==== ENTRIES SUPPLIED
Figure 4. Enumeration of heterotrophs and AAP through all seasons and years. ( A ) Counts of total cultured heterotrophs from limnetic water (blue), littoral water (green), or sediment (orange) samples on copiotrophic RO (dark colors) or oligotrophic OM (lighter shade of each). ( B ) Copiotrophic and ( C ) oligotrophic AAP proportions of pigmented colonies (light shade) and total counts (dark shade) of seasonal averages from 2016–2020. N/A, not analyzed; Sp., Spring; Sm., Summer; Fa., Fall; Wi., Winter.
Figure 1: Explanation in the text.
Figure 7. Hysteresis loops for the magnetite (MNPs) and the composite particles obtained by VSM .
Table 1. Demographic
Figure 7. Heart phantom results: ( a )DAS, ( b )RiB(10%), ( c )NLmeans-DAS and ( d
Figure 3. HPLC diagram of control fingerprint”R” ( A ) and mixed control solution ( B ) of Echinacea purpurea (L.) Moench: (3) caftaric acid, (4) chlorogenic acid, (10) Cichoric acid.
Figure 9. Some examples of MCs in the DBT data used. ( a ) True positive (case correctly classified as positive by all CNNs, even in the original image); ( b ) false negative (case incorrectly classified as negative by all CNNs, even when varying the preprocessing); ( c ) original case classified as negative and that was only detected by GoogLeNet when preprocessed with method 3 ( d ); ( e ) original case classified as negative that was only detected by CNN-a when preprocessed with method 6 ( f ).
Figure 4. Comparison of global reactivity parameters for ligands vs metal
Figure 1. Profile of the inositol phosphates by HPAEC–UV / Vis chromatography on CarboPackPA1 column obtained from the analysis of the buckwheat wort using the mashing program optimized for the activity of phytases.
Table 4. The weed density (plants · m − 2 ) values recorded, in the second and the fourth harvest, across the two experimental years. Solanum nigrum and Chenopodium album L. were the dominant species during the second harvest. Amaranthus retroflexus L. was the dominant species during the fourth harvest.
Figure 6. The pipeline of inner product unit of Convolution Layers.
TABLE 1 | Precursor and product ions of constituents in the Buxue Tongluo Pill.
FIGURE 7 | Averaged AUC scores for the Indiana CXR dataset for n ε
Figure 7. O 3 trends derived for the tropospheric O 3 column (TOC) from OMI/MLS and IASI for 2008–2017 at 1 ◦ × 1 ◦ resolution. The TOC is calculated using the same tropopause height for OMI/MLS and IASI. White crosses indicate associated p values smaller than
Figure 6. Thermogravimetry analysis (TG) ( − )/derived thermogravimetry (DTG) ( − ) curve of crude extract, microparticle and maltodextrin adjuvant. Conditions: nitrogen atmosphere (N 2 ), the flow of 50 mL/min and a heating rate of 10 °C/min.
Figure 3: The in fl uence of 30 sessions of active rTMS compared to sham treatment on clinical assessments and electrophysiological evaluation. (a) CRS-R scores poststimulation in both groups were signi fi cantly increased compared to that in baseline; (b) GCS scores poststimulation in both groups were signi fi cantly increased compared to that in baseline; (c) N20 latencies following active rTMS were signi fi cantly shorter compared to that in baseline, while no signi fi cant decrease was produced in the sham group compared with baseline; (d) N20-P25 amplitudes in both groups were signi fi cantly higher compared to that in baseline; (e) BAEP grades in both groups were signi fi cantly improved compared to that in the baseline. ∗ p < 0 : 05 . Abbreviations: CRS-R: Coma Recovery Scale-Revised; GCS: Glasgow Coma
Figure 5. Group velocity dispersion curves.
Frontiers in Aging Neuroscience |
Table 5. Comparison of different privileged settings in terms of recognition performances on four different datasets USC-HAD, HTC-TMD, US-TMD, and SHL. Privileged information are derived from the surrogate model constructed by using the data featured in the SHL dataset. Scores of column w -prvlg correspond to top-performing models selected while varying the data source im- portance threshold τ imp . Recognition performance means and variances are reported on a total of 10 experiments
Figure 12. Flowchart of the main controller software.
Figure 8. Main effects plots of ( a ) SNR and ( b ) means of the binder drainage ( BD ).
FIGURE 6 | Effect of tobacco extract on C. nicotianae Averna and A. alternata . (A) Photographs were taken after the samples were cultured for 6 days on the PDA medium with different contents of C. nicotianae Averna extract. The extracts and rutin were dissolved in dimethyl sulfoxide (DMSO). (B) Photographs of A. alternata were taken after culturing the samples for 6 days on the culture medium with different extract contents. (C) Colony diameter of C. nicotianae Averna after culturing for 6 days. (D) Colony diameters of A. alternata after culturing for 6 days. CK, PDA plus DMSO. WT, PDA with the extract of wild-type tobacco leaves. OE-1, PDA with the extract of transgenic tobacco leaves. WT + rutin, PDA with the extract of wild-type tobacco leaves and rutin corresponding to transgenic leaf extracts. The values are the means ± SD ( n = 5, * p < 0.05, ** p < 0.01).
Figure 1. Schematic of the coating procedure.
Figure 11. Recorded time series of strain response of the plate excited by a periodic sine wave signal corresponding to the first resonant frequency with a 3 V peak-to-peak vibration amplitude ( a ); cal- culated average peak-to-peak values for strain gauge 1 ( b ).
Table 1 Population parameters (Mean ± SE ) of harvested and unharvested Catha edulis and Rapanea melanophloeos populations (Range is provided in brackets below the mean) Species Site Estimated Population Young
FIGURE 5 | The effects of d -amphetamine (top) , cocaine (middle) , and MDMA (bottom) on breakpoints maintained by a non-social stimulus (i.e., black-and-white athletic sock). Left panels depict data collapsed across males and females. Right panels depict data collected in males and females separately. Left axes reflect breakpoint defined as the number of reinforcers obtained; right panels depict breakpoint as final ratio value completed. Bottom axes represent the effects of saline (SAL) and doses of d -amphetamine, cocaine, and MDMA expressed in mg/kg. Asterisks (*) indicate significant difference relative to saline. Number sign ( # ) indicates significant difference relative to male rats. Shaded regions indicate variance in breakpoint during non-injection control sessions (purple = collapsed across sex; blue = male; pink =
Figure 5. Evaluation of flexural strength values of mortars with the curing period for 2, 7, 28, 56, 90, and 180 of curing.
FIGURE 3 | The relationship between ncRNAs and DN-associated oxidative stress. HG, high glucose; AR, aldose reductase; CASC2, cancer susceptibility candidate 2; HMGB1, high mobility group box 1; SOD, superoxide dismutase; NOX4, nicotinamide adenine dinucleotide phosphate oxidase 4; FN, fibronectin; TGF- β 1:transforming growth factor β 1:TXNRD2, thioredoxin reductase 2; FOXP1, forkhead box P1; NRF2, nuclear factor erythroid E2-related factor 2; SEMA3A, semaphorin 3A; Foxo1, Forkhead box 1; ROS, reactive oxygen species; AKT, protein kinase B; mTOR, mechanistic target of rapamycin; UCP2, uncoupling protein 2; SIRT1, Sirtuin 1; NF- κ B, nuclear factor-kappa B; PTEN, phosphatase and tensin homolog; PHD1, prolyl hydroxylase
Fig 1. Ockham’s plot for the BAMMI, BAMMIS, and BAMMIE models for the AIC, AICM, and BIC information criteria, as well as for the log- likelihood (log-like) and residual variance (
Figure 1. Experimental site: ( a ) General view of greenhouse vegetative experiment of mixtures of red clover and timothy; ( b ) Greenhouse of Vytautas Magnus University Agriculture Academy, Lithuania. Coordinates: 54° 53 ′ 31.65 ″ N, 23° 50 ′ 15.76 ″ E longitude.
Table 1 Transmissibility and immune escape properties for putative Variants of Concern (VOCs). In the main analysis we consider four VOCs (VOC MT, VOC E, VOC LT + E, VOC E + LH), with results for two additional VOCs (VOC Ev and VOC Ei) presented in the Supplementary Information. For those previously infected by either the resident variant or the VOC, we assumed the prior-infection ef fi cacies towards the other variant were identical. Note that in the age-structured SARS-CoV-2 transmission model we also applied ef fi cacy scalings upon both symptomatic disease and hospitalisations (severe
========
YOUR INSTRUCTIONS: The data must be duplicated exactly, with nothing left out.

EXERCISE RESPONSE:
Figure 4. Enumeration of heterotrophs and AAP through all seasons and years. ( A ) Counts of total cultured heterotrophs from limnetic water (blue), littoral water (green), or sediment (orange) samples on copiotrophic RO (dark colors) or oligotrophic OM (lighter shade of each). ( B ) Copiotrophic and ( C ) oligotrophic AAP proportions of pigmented colonies (light shade) and total counts (dark shade) of seasonal averages from 2016–2020. N/A, not analyzed; Sp., Spring; Sm., Summer; Fa., Fall; Wi., Winter.
Figure 1: Explanation in the text.
Figure 7. Hysteresis loops for the magnetite (MNPs) and the composite particles obtained by VSM .
Table 1. Demographic
Figure 7. Heart phantom results: ( a )DAS, ( b )RiB(10%), ( c )NLmeans-DAS and ( d
Figure 3. HPLC diagram of control fingerprint”R” ( A ) and mixed control solution ( B ) of Echinacea purpurea (L.) Moench: (3) caftaric acid, (4) chlorogenic acid, (10) Cichoric acid.
Figure 9. Some examples of MCs in the DBT data used. ( a ) True positive (case correctly classified as positive by all CNNs, even in the original image); ( b ) false negative (case incorrectly classified as negative by all CNNs, even when varying the preprocessing); ( c ) original case classified as negative and that was only detected by GoogLeNet when preprocessed with method 3 ( d ); ( e ) original case classified as negative that was only detected by CNN-a when preprocessed with method 6 ( f ).
Figure 4. Comparison of global reactivity parameters for ligands vs metal
Figure 1. Profile of the inositol phosphates by HPAEC–UV / Vis chromatography on CarboPackPA1 column obtained from the analysis of the buckwheat wort using the mashing program optimized for the activity of phytases.
Table 4. The weed density (plants · m − 2 ) values recorded, in the second and the fourth harvest, across the two experimental years. Solanum nigrum and Chenopodium album L. were the dominant species during the second harvest. Amaranthus retroflexus L. was the dominant species during the fourth harvest.
Figure 6. The pipeline of inner product unit of Convolution Layers.
TABLE 1 | Precursor and product ions of constituents in the Buxue Tongluo Pill.
FIGURE 7 | Averaged AUC scores for the Indiana CXR dataset for n ε
Figure 7. O 3 trends derived for the tropospheric O 3 column (TOC) from OMI/MLS and IASI for 2008–2017 at 1 ◦ × 1 ◦ resolution. The TOC is calculated using the same tropopause height for OMI/MLS and IASI. White crosses indicate associated p values smaller than
Figure 6. Thermogravimetry analysis (TG) ( − )/derived thermogravimetry (DTG) ( − ) curve of crude extract, microparticle and maltodextrin adjuvant. Conditions: nitrogen atmosphere (N 2 ), the flow of 50 mL/min and a heating rate of 10 °C/min.
Figure 3: The in fl uence of 30 sessions of active rTMS compared to sham treatment on clinical assessments and electrophysiological evaluation. (a) CRS-R scores poststimulation in both groups were signi fi cantly increased compared to that in baseline; (b) GCS scores poststimulation in both groups were signi fi cantly increased compared to that in baseline; (c) N20 latencies following active rTMS were signi fi cantly shorter compared to that in baseline, while no signi fi cant decrease was produced in the sham group compared with baseline; (d) N20-P25 amplitudes in both groups were signi fi cantly higher compared to that in baseline; (e) BAEP grades in both groups were signi fi cantly improved compared to that in the baseline. ∗ p < 0 : 05 . Abbreviations: CRS-R: Coma Recovery Scale-Revised; GCS: Glasgow Coma
Figure 5. Group velocity dispersion curves.
Frontiers in Aging Neuroscience |
Table 5. Comparison of different privileged settings in terms of recognition performances on four different datasets USC-HAD, HTC-TMD, US-TMD, and SHL. Privileged information are derived from the surrogate model constructed by using the data featured in the SHL dataset. Scores of column w -prvlg correspond to top-performing models selected while varying the data source im- portance threshold τ imp . Recognition performance means and variances are reported on a total of 10 experiments
Figure 12. Flowchart of the main controller software.
Figure 8. Main effects plots of ( a ) SNR and ( b ) means of the binder drainage ( BD ).
FIGURE 6 | Effect of tobacco extract on C. nicotianae Averna and A. alternata . (A) Photographs were taken after the samples were cultured for 6 days on the PDA medium with different contents of C. nicotianae Averna extract. The extracts and rutin were dissolved in dimethyl sulfoxide (DMSO). (B) Photographs of A. alternata were taken after culturing the samples for 6 days on the culture medium with different extract contents. (C) Colony diameter of C. nicotianae Averna after culturing for 6 days. (D) Colony diameters of A. alternata after culturing for 6 days. CK, PDA plus DMSO. WT, PDA with the extract of wild-type tobacco leaves. OE-1, PDA with the extract of transgenic tobacco leaves. WT + rutin, PDA with the extract of wild-type tobacco leaves and rutin corresponding to transgenic leaf extracts. The values are the means ± SD ( n = 5, * p < 0.05, ** p < 0.01).
Figure 1. Schematic of the coating procedure.
Figure 11. Recorded time series of strain response of the plate excited by a periodic sine wave signal corresponding to the first resonant frequency with a 3 V peak-to-peak vibration amplitude ( a ); cal- culated average peak-to-peak values for strain gauge 1 ( b ).
Table 1 Population parameters (Mean ± SE ) of harvested and unharvested Catha edulis and Rapanea melanophloeos populations (Range is provided in brackets below the mean) Species Site Estimated Population Young
FIGURE 5 | The effects of d -amphetamine (top) , cocaine (middle) , and MDMA (bottom) on breakpoints maintained by a non-social stimulus (i.e., black-and-white athletic sock). Left panels depict data collapsed across males and females. Right panels depict data collected in males and females separately. Left axes reflect breakpoint defined as the number of reinforcers obtained; right panels depict breakpoint as final ratio value completed. Bottom axes represent the effects of saline (SAL) and doses of d -amphetamine, cocaine, and MDMA expressed in mg/kg. Asterisks (*) indicate significant difference relative to saline. Number sign ( # ) indicates significant difference relative to male rats. Shaded regions indicate variance in breakpoint during non-injection control sessions (purple = collapsed across sex; blue = male; pink =
Figure 5. Evaluation of flexural strength values of mortars with the curing period for 2, 7, 28, 56, 90, and 180 of curing.
FIGURE 3 | The relationship between ncRNAs and DN-associated oxidative stress. HG, high glucose; AR, aldose reductase; CASC2, cancer susceptibility candidate 2; HMGB1, high mobility group box 1; SOD, superoxide dismutase; NOX4, nicotinamide adenine dinucleotide phosphate oxidase 4; FN, fibronectin; TGF- β 1:transforming growth factor β 1:TXNRD2, thioredoxin reductase 2; FOXP1, forkhead box P1; NRF2, nuclear factor erythroid E2-related factor 2; SEMA3A, semaphorin 3A; Foxo1, Forkhead box 1; ROS, reactive oxygen species; AKT, protein kinase B; mTOR, mechanistic target of rapamycin; UCP2, uncoupling protein 2; SIRT1, Sirtuin 1; NF- κ B, nuclear factor-kappa B; PTEN, phosphatase and tensin homolog; PHD1, prolyl hydroxylase
Fig 1. Ockham’s plot for the BAMMI, BAMMIS, and BAMMIE models for the AIC, AICM, and BIC information criteria, as well as for the log- likelihood (log-like) and residual variance (
Figure 1. Experimental site: ( a ) General view of greenhouse vegetative experiment of mixtures of red clover and timothy; ( b ) Greenhouse of Vytautas Magnus University Agriculture Academy, Lithuania. Coordinates: 54° 53 ′ 31.65 ″ N, 23° 50 ′ 15.76 ″ E longitude.
Table 1 Transmissibility and immune escape properties for putative Variants of Concern (VOCs). In the main analysis we consider four VOCs (VOC MT, VOC E, VOC LT + E, VOC E + LH), with results for two additional VOCs (VOC Ev and VOC Ei) presented in the Supplementary Information. For those previously infected by either the resident variant or the VOC, we assumed the prior-infection ef fi cacies towards the other variant were identical. Note that in the age-structured SARS-CoV-2 transmission model we also applied ef fi cacy scalings upon both symptomatic disease and hospitalisations (severe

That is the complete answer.